• **Texte extrait**
○ ○ ○
Au terme du second mois d’une opération militaire et de police qui devait en marquer la fin, le ministre de l’Intérieur s’est rendu à Mayotte récolter les compliments de ses soutiens. Il est ravissant d’admirer comment les uns et les autres se tiennent par la barbichette sans pouffer de rire : inaugurée le 24 avril sous les feux de la rampe médiatique, toute la machinerie mise en branle apparut dans son plus simple appareil dès le premier jour. Le terme vide de Wuambushu s’est rempli de fantasmes et sous la pression du réel a opéré un ultime glissement sémantique vers un contenu définitivement vague : « il faut plus de wuambushu »[1], voilà la conclusion des adeptes de la manière forte comme s’il s’agissait à présent de convoquer une volonté, d’invoquer une puissance.
Cependant il se trouve que la magie n’a jamais opéré : le premier jour tout fut soudain joué. Aucun des objectifs visés ne pourra être atteint : bloquée par la diplomatie la lutte contre l’immigration clandestine ; neutralisée par la justice la lutte contre l’habitat insalubre, et négligeable celle contre la délinquance.
Comment l’État voisin des Comores pouvait-il sans réagir laisser déstabiliser son économie par le déplacement massif d’une population sur son sol ? Comment pouvait-il laisser un État certes puissant mépriser à ce point sa souveraineté ? La France croyait-elle réellement à son projet ?
Comment les habitants des bidonvilles, qui ne sont pas tous des étrangers sans droit, dont l’État s’obstine à détruire les maisons peuvent-ils se laisser dépouiller sans se tourner vers la seule voie judiciaire que la loi lui ménage ? Ils savent pertinemment, et rien n’est venu démentir leur expérience à ce jour, que toutes les promesses de relogements n’engagent personne et les placent dans un dénuement aggravé[2].
La démesure conduit à des impasses et favorise les réactions à la brutalité de l’État. C’est pourquoi les intentions du gouvernement et du ministre à l’œuvre visaient moins les résultats accablants que la réaffirmation obstinée de la lutte contre les îles voisines et ses ressortissants. Sur ce plan, l’État peut effectivement pavoiser.
○ ○ ○
• **Liste des entrées**
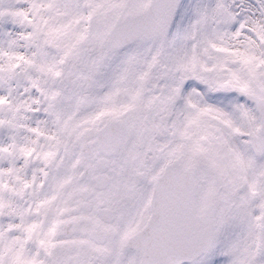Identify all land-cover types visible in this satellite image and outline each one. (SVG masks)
<instances>
[{"label":"snow or ice","instance_id":"1","mask_svg":"<svg viewBox=\"0 0 264 264\" xmlns=\"http://www.w3.org/2000/svg\"><path fill=\"white\" fill-rule=\"evenodd\" d=\"M0 264H264V0H0Z\"/></svg>","mask_w":264,"mask_h":264}]
</instances>
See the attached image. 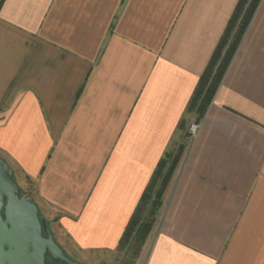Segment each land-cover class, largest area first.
Wrapping results in <instances>:
<instances>
[{"label": "crops", "instance_id": "1", "mask_svg": "<svg viewBox=\"0 0 264 264\" xmlns=\"http://www.w3.org/2000/svg\"><path fill=\"white\" fill-rule=\"evenodd\" d=\"M239 1L0 0V158L65 252L264 264V0L194 102ZM176 156L133 255L123 237Z\"/></svg>", "mask_w": 264, "mask_h": 264}, {"label": "water", "instance_id": "2", "mask_svg": "<svg viewBox=\"0 0 264 264\" xmlns=\"http://www.w3.org/2000/svg\"><path fill=\"white\" fill-rule=\"evenodd\" d=\"M78 264L57 242L37 205L21 195L10 166L0 158V264Z\"/></svg>", "mask_w": 264, "mask_h": 264}, {"label": "trees", "instance_id": "3", "mask_svg": "<svg viewBox=\"0 0 264 264\" xmlns=\"http://www.w3.org/2000/svg\"><path fill=\"white\" fill-rule=\"evenodd\" d=\"M261 1L262 0H240L237 4L235 12L229 21L226 33L211 60L207 72L202 77L199 88L195 94L194 102L197 104L209 102L214 96L215 90L231 64ZM201 109H204V107ZM177 160L176 156L171 161L162 160L159 163L151 184L130 221L121 245L126 247L130 242H132V244L134 243L133 245L135 246L137 245L138 247L134 250L133 255L139 250L153 224V221L148 219L145 215L146 211L153 213L160 205L159 199L162 191L167 184ZM157 183L159 187L157 191L154 192ZM153 194H155V198L152 204H150V200L148 199H150ZM130 247L128 251H130Z\"/></svg>", "mask_w": 264, "mask_h": 264}, {"label": "rangeland", "instance_id": "4", "mask_svg": "<svg viewBox=\"0 0 264 264\" xmlns=\"http://www.w3.org/2000/svg\"><path fill=\"white\" fill-rule=\"evenodd\" d=\"M15 180V178H14ZM21 195L23 197H30V193L26 190H21ZM42 217V216H41ZM64 250V249H63ZM67 254V256L72 259L73 261L77 262L78 264H92L91 263V260L90 261H87V260H79L75 255H73L72 253H69V252H65ZM122 253V252H121ZM121 256V259L119 260V264H130L131 263V260H132V254L130 255L127 254L126 255V252L125 254H120ZM119 256V257H120Z\"/></svg>", "mask_w": 264, "mask_h": 264}, {"label": "built area", "instance_id": "5", "mask_svg": "<svg viewBox=\"0 0 264 264\" xmlns=\"http://www.w3.org/2000/svg\"><path fill=\"white\" fill-rule=\"evenodd\" d=\"M200 130V124L199 123H191L188 131L192 136H197Z\"/></svg>", "mask_w": 264, "mask_h": 264}, {"label": "flooded vegetation", "instance_id": "6", "mask_svg": "<svg viewBox=\"0 0 264 264\" xmlns=\"http://www.w3.org/2000/svg\"><path fill=\"white\" fill-rule=\"evenodd\" d=\"M48 264H61V263H54L50 259L48 260Z\"/></svg>", "mask_w": 264, "mask_h": 264}]
</instances>
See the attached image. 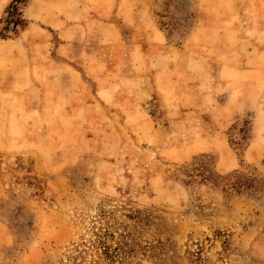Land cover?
Listing matches in <instances>:
<instances>
[{
    "label": "rangeland",
    "instance_id": "obj_1",
    "mask_svg": "<svg viewBox=\"0 0 264 264\" xmlns=\"http://www.w3.org/2000/svg\"><path fill=\"white\" fill-rule=\"evenodd\" d=\"M32 2L79 27L58 20L30 34L79 36L75 51L92 52L99 71L70 75L66 86L80 87L66 106H38L27 86L34 56L3 49L0 264H264L258 114L226 125L206 91L215 86L220 104L229 96L213 84L228 78L225 62L257 50L240 37L264 0H32L24 16ZM10 73L14 87L4 85Z\"/></svg>",
    "mask_w": 264,
    "mask_h": 264
},
{
    "label": "crops",
    "instance_id": "obj_2",
    "mask_svg": "<svg viewBox=\"0 0 264 264\" xmlns=\"http://www.w3.org/2000/svg\"><path fill=\"white\" fill-rule=\"evenodd\" d=\"M1 1L3 7L9 2V0ZM39 8L41 7L36 2L30 3V5L24 8L25 17L30 19V25L25 31L21 33L20 36L0 41V57L2 59L6 58L7 54H2V51H4L3 49L7 47L13 48V50L10 52V54H13V57L17 58L19 53H24V55H27L29 58L30 56H34V61L31 60L28 63L27 70L29 76H31V82L27 86H31L32 89H38V106L39 104L49 105V103H53L54 100L56 101L55 105L66 106L65 103L68 95L71 97V95L68 93L80 87V85L66 86V84L69 83L70 75L74 74L75 77H78L77 75L82 76V74L86 73L87 70L97 73L99 69L95 68V66L92 64V61H94V54L92 52H86L85 54V52L75 51L74 46H77L78 41L80 40L79 36L74 38L71 37L72 39H70L66 34L64 35V39H62L60 42L58 41V44H54L53 41L49 40L48 38L44 37L39 39L38 36L35 37L30 34L35 28H41V24H45L51 28L56 27L58 20H60L58 22V26H64L65 28L70 29H74L75 26H78L70 23L68 20L69 18L67 17L65 18L63 24V22H61L63 19H57L55 15L51 14L49 16L47 15L46 17L42 12L41 14H38L40 12ZM258 16V20L254 19L249 22V36L240 37L242 38V41L245 40L246 42V40H248V43H250L248 47H255L257 50H250V48H248V51L245 54L239 52L237 54L239 62L236 65L231 64L230 61L226 60L227 62H225L223 65L222 73H228V78L224 76L222 79L218 80L217 83L213 84H220L225 90L229 89L228 91L230 94L224 103L220 104L218 99L219 96L214 93L215 86H208V89H206L208 93L213 92L212 96L208 95V99H211L215 102L217 106L215 113H221L222 116L225 117L224 119L226 120V125L235 122L238 119V116L243 112L253 111L255 114H258V116H256L257 119H255L257 132L252 137L254 141L251 143V147H253V144L255 145L258 143L259 139L264 138V49L262 45H258L257 47L254 44V40L256 41L257 35L258 41L262 43L261 37L262 31H264V8L262 5L259 6V4ZM231 27L233 28V26H229V29H224V31L231 32ZM65 30L66 33L69 32V29ZM235 31L237 32V30ZM51 47L52 49L53 47L56 48V51L54 50L55 53L53 50L50 51ZM39 50H41V54H38ZM7 57L9 58L10 55L8 54ZM51 58H53V62L50 61ZM25 66V64L22 65V68H25ZM37 69L40 72V76L38 75L39 78L36 76ZM58 72L61 76L65 75V77L61 80L60 85H57L53 78L54 74ZM66 72L67 74H65ZM232 75H234V77H232ZM235 75H238L239 78H235L237 77ZM12 76H14V73H10V76L7 79L8 82L4 84L5 86L14 87L12 84L13 82H16V78ZM49 77H51L52 81L48 80ZM21 82L24 84L26 79L22 78ZM23 87H25V85H23ZM108 90L109 86L98 87L97 94L99 97H101L102 101L105 99L100 93H104ZM209 90L212 91L209 92ZM112 97H115L114 93L112 94ZM26 99L31 100L30 97L24 96L23 101L25 104ZM42 100H46V103ZM205 103V106L208 108L209 104H207L206 100ZM30 104H32V102L28 103V105ZM199 105L200 107L203 106L202 104ZM219 125L220 127H224L221 124ZM213 136H218L217 139L220 137V143H224V141L221 140L223 137L222 133H217Z\"/></svg>",
    "mask_w": 264,
    "mask_h": 264
},
{
    "label": "trees",
    "instance_id": "obj_3",
    "mask_svg": "<svg viewBox=\"0 0 264 264\" xmlns=\"http://www.w3.org/2000/svg\"><path fill=\"white\" fill-rule=\"evenodd\" d=\"M30 1L32 0H9L5 5L4 11L7 17L4 20L0 18V24L3 23L5 25L0 28V41L16 38L29 27L30 20L22 14V8L24 3ZM11 25L12 29H10ZM9 30L13 32V36L8 35ZM99 241L102 244L103 253L112 258L114 256L112 255L114 249L112 250L102 239H99Z\"/></svg>",
    "mask_w": 264,
    "mask_h": 264
}]
</instances>
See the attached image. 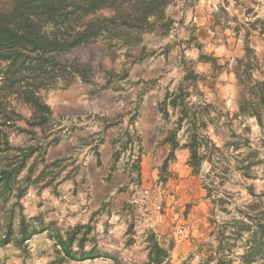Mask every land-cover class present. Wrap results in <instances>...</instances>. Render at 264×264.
Wrapping results in <instances>:
<instances>
[{"label":"rangeland","instance_id":"obj_1","mask_svg":"<svg viewBox=\"0 0 264 264\" xmlns=\"http://www.w3.org/2000/svg\"><path fill=\"white\" fill-rule=\"evenodd\" d=\"M10 1L0 0V9H6ZM245 2L254 9L255 18L246 20L244 9L233 2L225 7L223 0H175L166 10V15L175 21L166 36L144 34L141 43L126 45L121 34L120 39L101 38L65 55L66 59L88 65L94 79L91 85L78 79L66 88L60 83L42 92L62 127L61 142L49 149L46 157L48 163L57 161L56 166L47 168L40 183L31 185L21 200L25 216L42 219L46 225L54 223L62 230L76 224L90 225L89 238L95 239L102 251L116 255L122 264L147 261L150 234L163 247H171L164 264H215L207 259L217 247L216 237L220 232L229 233L234 220L240 219L252 201L246 190L249 185L255 193L264 190V166L255 169L254 180L242 178L235 170L227 172L224 185L212 192L224 199L222 205L227 212H223L214 207L203 189L204 181L218 182L214 174L207 177L209 165L205 163L197 176L188 167L189 152L184 148L187 135L181 130L177 134L180 148L163 173L165 181H160L159 169L169 153V145L163 140L175 127L176 116L172 114L164 120L159 104L165 92L176 90L182 81L185 61L206 79L191 90L190 98L198 105H212V120L202 133L222 147L235 131L247 135L252 147L261 148L264 134L254 119H231L238 112L242 89L228 71L243 55V32L236 38L230 29L216 25L214 20V14L224 7L228 17L219 14V19L225 27L235 28L234 18L239 23L256 18L264 22V0ZM130 33L135 40L137 36ZM192 34L196 42L187 43ZM197 43L204 54L217 59L219 68L199 61ZM251 45L262 62L264 43L257 32L251 34ZM127 51L130 58L125 57ZM123 71L128 72L125 80L121 79ZM254 77L264 79V65L254 72ZM108 78L109 89H104ZM21 111L28 116L25 108ZM226 113L230 116L226 117ZM244 126L250 131L243 133ZM11 141L13 145H24L26 138L13 133ZM260 150L264 158V149ZM116 151L119 156L112 170ZM96 152L100 154V166ZM42 169L39 165L33 177ZM52 177L51 184L43 188L41 185ZM1 217L0 214V226L4 223ZM40 234L27 243L28 254L12 244L0 246V264H50L56 257L54 242L40 240ZM223 241L226 247L231 240ZM36 245H40V251L34 253ZM89 247L91 244H87ZM241 253L240 246L233 248V264L239 262L235 257ZM70 263L113 264L102 258Z\"/></svg>","mask_w":264,"mask_h":264},{"label":"trees","instance_id":"obj_2","mask_svg":"<svg viewBox=\"0 0 264 264\" xmlns=\"http://www.w3.org/2000/svg\"><path fill=\"white\" fill-rule=\"evenodd\" d=\"M174 1L11 0L6 9H0V214L4 221L0 226V232L3 230L0 235L1 247L12 244L28 254L27 243L35 235L46 231L48 238L54 242L56 254L50 264L100 258L122 264L116 255L102 251L96 246L95 239L89 238L90 225L76 224L62 230L54 227V223L46 225L42 219L27 218L24 214L21 200L31 185L40 183L47 168L56 166L58 162L48 163L46 156L49 149L61 142L62 127L41 94L60 83L66 88L78 79L84 84H92L94 76L88 65L64 58L73 49L97 43L101 38L120 39L121 34L126 45L141 43L144 34H169L175 21L166 15V10ZM223 1L225 7L230 2L242 7L246 20L256 17L246 0ZM219 14L228 17L224 7L219 9ZM219 14H214L216 25L230 29L236 38L243 32V55L235 59L234 66L228 71L242 89L238 112L231 119H254L264 134V79L254 77V72L264 65V60H259L251 45V34L255 32L264 43V22L256 18L239 23L234 18L237 26L230 28L220 23ZM130 32L137 36L135 40L130 38ZM193 41L196 42V38L192 34L187 43ZM196 48L200 52V62L210 63L213 69L219 68L215 57L202 52L201 44L197 43ZM125 57L130 58L131 53L127 51ZM182 67V81L176 90H167L159 104V112L164 120H169L172 114L176 116L175 127L163 140L164 144L169 145V153L159 169V178L165 181L163 173L167 172L170 162L175 160V152L180 148L177 134L184 130L187 135L184 148L189 152L188 167L197 176L201 175L205 163L209 165L207 177L214 174L218 182L204 181L203 189L214 207L227 212L222 205L224 199L215 197L213 190L224 185L226 174L231 170L237 171L246 180H254L255 169L264 166L260 150L264 149V139L258 149L252 147L247 135L236 134L235 131H231V139L222 147L206 137L202 132L212 120V105H198L190 101L191 90L196 88L199 81L206 79L185 61ZM127 77L128 72L123 71L121 79ZM110 82L109 78L106 79L103 88L109 89ZM23 108L28 111V116L23 115ZM224 115L230 116L229 113ZM242 131L249 132L250 128L244 126ZM13 133L24 135L26 143L13 145ZM118 156L117 151L112 155V170ZM96 158L97 166H100L99 152H96ZM29 161L32 163L28 165ZM39 165L43 169L33 177ZM53 180L52 177L41 186L47 187ZM246 190L252 201L241 212L240 219L234 220L235 226L229 228V233L218 234L217 247L207 262L233 264V248L236 246L242 250L241 255L235 257L239 260L237 264L264 262V190L255 193L252 185ZM224 238L232 243L227 242L225 247ZM147 242V261L143 264H164L168 261L171 247H163L153 234L147 237ZM87 244H91L89 249L86 248Z\"/></svg>","mask_w":264,"mask_h":264},{"label":"crops","instance_id":"obj_3","mask_svg":"<svg viewBox=\"0 0 264 264\" xmlns=\"http://www.w3.org/2000/svg\"><path fill=\"white\" fill-rule=\"evenodd\" d=\"M257 53V52H256ZM51 152V150H49L48 151V154ZM47 156H49V155H47ZM46 156V157H47ZM57 203V202H56ZM40 211H41V209H39ZM41 236H40V240H45V242L47 241L49 244H50V239L48 238V235H47V232L45 231V232H43V233H41L40 234ZM33 240H37V239H33ZM37 242V241H36ZM38 244V243H37ZM33 245V244H32ZM39 246L40 245H36V247L34 246L33 247V249H32V251L34 250V253H36V252H38V251H40V249H37V248H39ZM45 246H47V245H45ZM70 264H72V263H70Z\"/></svg>","mask_w":264,"mask_h":264}]
</instances>
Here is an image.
○ ○ ○
• **Objectif 1**
D'après le texte sur l'opération Wuambushu, à quelle date l'opération a-t-elle été inaugurée ?
• **Objectif 2**
Dans le texte sur l'opération Wuambushu, remplacez « bidonvilles » par « quartiers précaires » et recopiez le passage situé entre « Comment l’État voisin » et « un dénuement aggravé[2]. », inclus.
Les entrées n'ont aucun lien avec le texte sur l'opération Wuambushu.

• **Réponse 1**
Le 24 avril.

• **Réponse 2**
Comment l’État voisin des Comores pouvait-il sans réagir laisser déstabiliser son économie par le déplacement massif d’une population sur son sol ? Comment pouvait-il laisser un État certes puissant mépriser à ce point sa souveraineté ? La France croyait-elle réellement à son projet ?
Comment les habitants des quartiers précaires, qui ne sont pas tous des étrangers sans droit, dont l’État s’obstine à détruire les maisons peuvent-ils se laisser dépouiller sans se tourner vers la seule voie judiciaire que la loi lui ménage ? Ils savent pertinemment, et rien n’est venu démentir leur expérience à ce jour, que toutes les promesses de relogements n’engagent personne et les placent dans un dénuement aggravé[2].